PASSAGE FOR REVIEW:
####

Rajasthan Congress chief Govind Singh Dotasra with party leaders celebrate the gains it made in the Lok Sabha polls during counting of votes, in Jaipur, Tuesday, June 4, 2024.
| Photo Credit: PTI

Results from the 2024 Lok Sabha elections, which saw social justice and reservation take centre stage over the last two months, have now revealed that the ruling Bharatiya Janata Party has been reduced to 55 seats (from 77) out of the total 131 reserved for Scheduled Castes and Scheduled Tribes in the House of the People.

While the BJP lost 19 SC seats where it had incumbent MP’s across Uttar Pradesh, Rajasthan, Maharashtra, Haryana, Karnataka, Bihar, Punjab and West Bengal, it lost 10 of its ST seats across Maharashtra, Jharkhand, Karnataka, Rajasthan and West Bengal – with the Indian National Congress beating out the BJP in 12 of these SC seats and seven of these ST seats.

Some of the biggest losses for the BJP on these reserved seats were seen in Jharkhand’s Khunti, where the Congress’ Kali Charan Munda defeated former Jharkhand CM and Union Tribal Affairs Minister Arjun Munda by a margin of nearly 1.5 lakh votes; in Rajasthan’s Banswara (ST), where the BJP lost to new entrant Bharat Adivasi Party by a margin of nearly 2.5 lakh votes, in Karnataka’s Chamrajanagar, where the loss margin to INC was over 1.88 lakh votes.

####

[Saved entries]
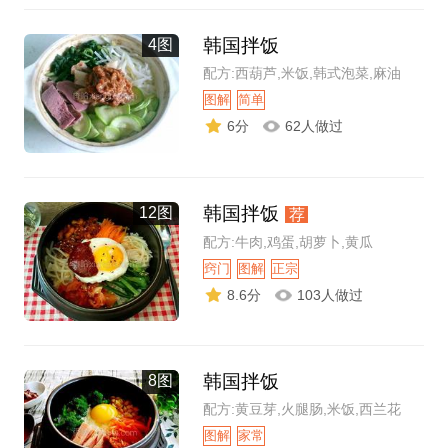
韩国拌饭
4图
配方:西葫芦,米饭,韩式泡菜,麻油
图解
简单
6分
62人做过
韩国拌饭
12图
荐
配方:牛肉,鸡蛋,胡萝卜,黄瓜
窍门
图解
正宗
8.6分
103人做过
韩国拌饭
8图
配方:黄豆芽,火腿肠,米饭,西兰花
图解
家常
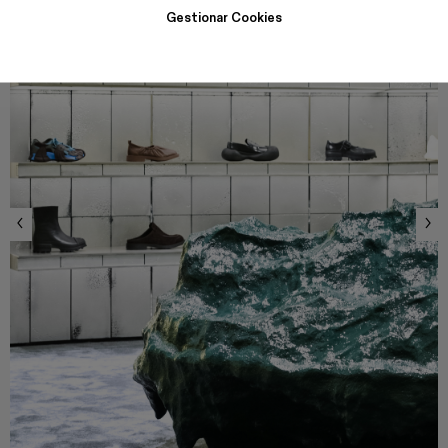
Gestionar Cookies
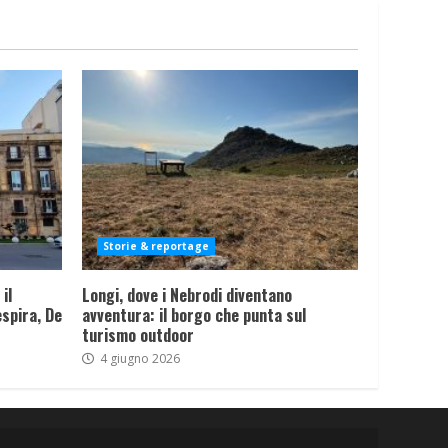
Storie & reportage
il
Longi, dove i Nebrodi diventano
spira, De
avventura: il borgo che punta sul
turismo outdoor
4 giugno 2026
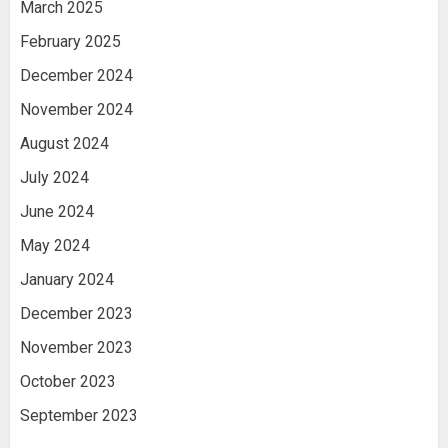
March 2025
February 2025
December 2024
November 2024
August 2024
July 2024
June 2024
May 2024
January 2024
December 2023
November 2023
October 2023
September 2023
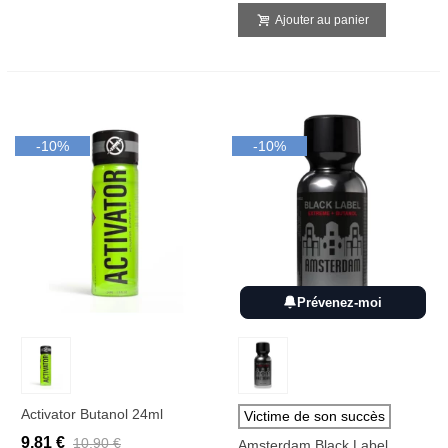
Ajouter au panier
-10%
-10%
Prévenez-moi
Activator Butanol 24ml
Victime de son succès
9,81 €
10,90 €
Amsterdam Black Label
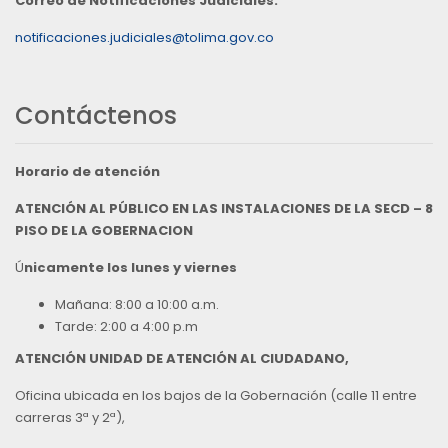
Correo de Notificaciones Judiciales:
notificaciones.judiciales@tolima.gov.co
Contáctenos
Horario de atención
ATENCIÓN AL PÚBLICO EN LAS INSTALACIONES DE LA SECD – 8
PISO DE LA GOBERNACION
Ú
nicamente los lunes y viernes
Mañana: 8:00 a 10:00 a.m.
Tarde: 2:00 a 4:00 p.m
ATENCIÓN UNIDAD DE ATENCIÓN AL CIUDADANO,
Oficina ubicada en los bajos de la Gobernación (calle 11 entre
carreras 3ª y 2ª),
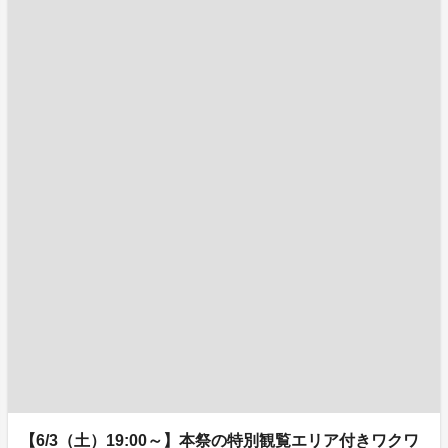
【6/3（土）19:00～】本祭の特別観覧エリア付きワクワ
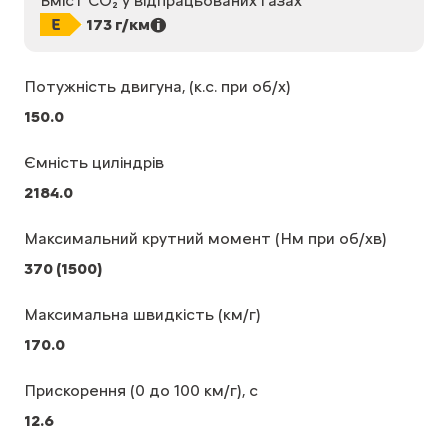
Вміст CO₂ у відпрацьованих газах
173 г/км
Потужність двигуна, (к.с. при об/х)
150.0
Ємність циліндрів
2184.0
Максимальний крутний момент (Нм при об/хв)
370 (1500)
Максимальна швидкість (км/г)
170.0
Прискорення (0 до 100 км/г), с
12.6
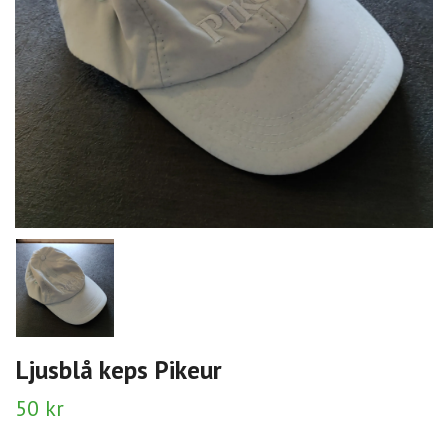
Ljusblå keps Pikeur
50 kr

####

ASSIGNMENT 1:
Answer these from the passage on the 2024 Lok Sabha results:
(a) How many seats in the House of the People are reserved for Scheduled Castes and Scheduled Tribes?
(b) Who defeated Arjun Munda in Khunti?
(c) Which party beat the BJP in Banswara?
ASSIGNMENT 2: From the passage on the 2024 Lok Sabha results, list every state where the BJP lost ST seats.

ANSWER SPACE 1:
(a) 131
(b) Kali Charan Munda of the Congress
(c) The Bharat Adivasi Party

ANSWER SPACE 2: Maharashtra, Jharkhand, Karnataka, Rajasthan, West Bengal